I need a legitimate reason as to why the microwave door is in the shower
Well someone named our apartment "the eiffel tower" on facebook check-in so I think they know..
for the record, graham crackers won't get the taste of cock out of your mouth. also we're out of graham crackers
No it's ok. I made friends with the guy that always wears helmets to the bar. His name is helmet Harry
She said she couldn't sleep with a guy who had blood stains on his ceiling. I tried to explain it wasn't my blood, but she still left :(
I'm soaked in champagne.
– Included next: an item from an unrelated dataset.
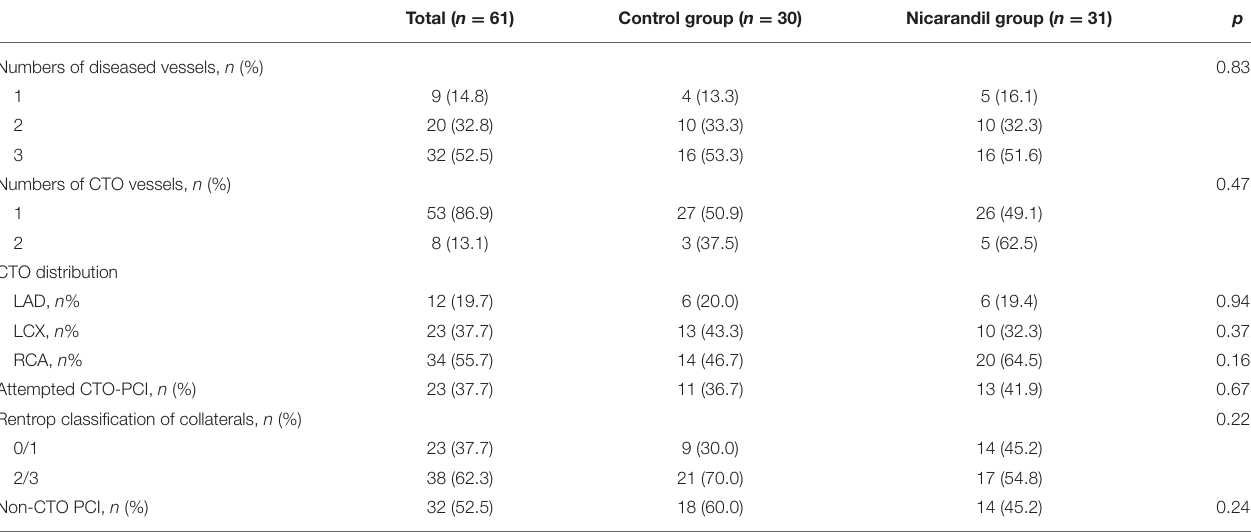
TABLE 2 | Baseline angiographic and procedural characteristics of the nicorandil group and the control group. Total ( n = 61) Control group ( n = 30) Nicarandil group ( n = 31) p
I'm eating oatmeal from mcdonalds tonight was glorious
Getting stoned at work has never been a good idea, but im always more than willing to give it another chance
You should have seen the pharmacists face when I paid for my inhaler refill and a box of condoms.
I think I'm leaving the streamers and balloons up from 4th of july till after he stops by. It'll be like the universe is celebrating his massive dick.
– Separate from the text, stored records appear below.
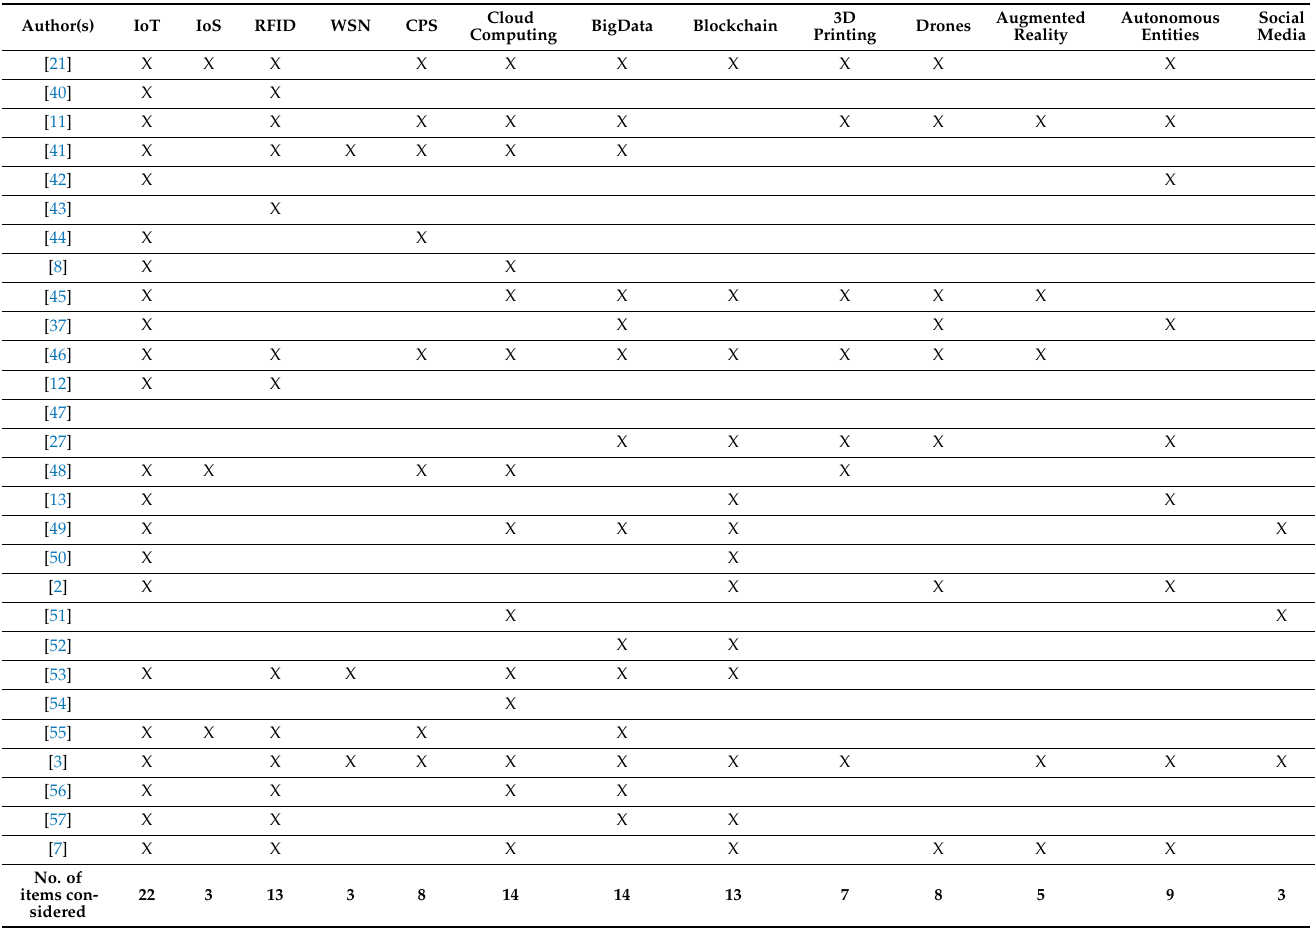
Table 4. Sub-categories for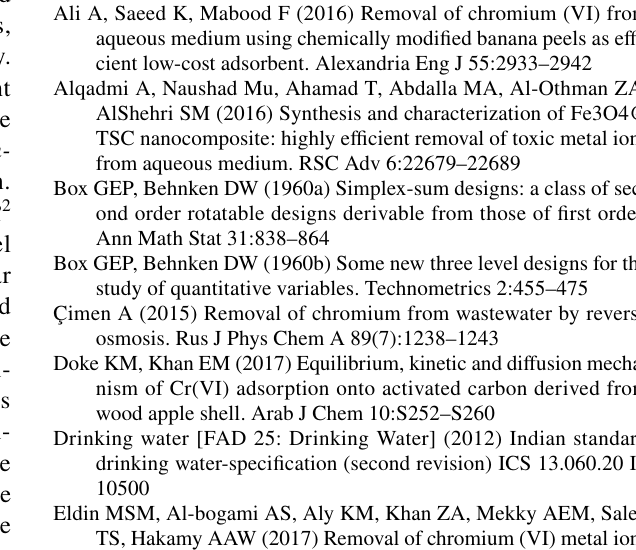
Fig. 5 Probability chart for Chi-square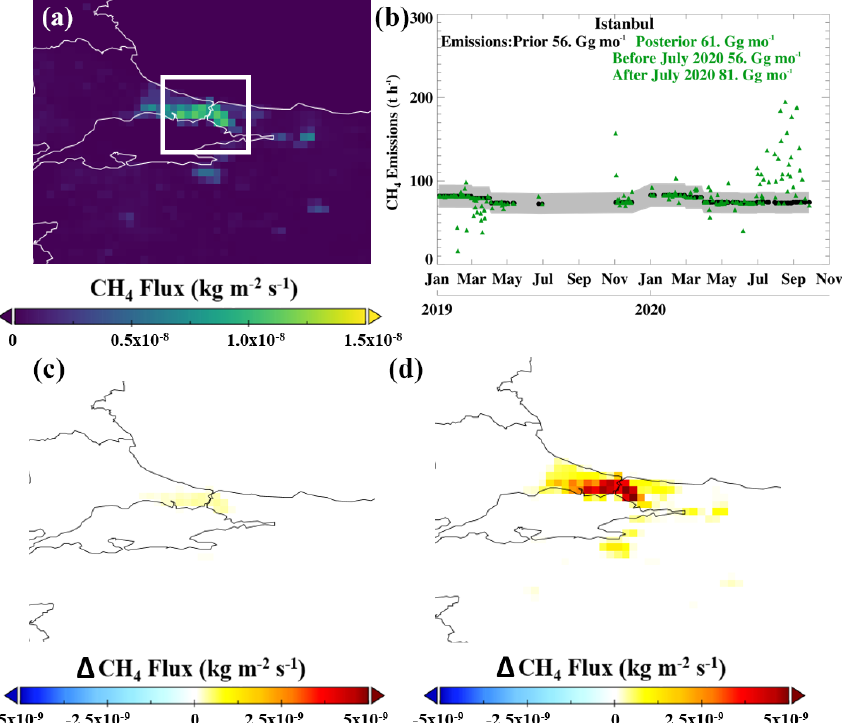
Figure 10. (a) Prior CH 4 emissions within the Istanbul domain for September 2020. (b) Time series of total prior (black circles) and posterior (green triangles) CH 4 emission estimates within the 1 ◦ × 1 ◦ domain, centred around 41 ◦ N, 29 ◦ E (white box in a ) for 2019–2020, where observation and inverse simulations are available. The shaded error denotes prior uncertainty. Average posterior minus prior CH 4 emissions for May (c) and September (d) 2020, using dates where nearby observations were available.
I walked into a room this morning and someone asked how my back was because I apparently threw myself off the porch after attempting to set myself on fire. Who the fuck let drunk me play with fire?!
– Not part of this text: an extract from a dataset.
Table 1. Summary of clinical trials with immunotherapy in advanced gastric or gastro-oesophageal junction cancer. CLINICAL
Better question: who the fuck planted a tree next to the porch?!
IM SO HIGH RIGHT NOW, IM WHAT ROCKET MAN WANTED TO BE WHEN HE GREW UP. ELTON JOHN CAN BLOW ME.
Just because the energy drink is shaped like a grenade doesnt make it cool to throw it and yell "BOOM" and break my flatscreen, asshole
I wanna be like, dude, I peed your bed. Like you laid in my pee. And we're not dating. You can find another fuck buddy who I'm sure won't piss on you.
I just puked on a sprinkler…Motherfucker tried to spray me
What's a professional way to say get your shit in gear?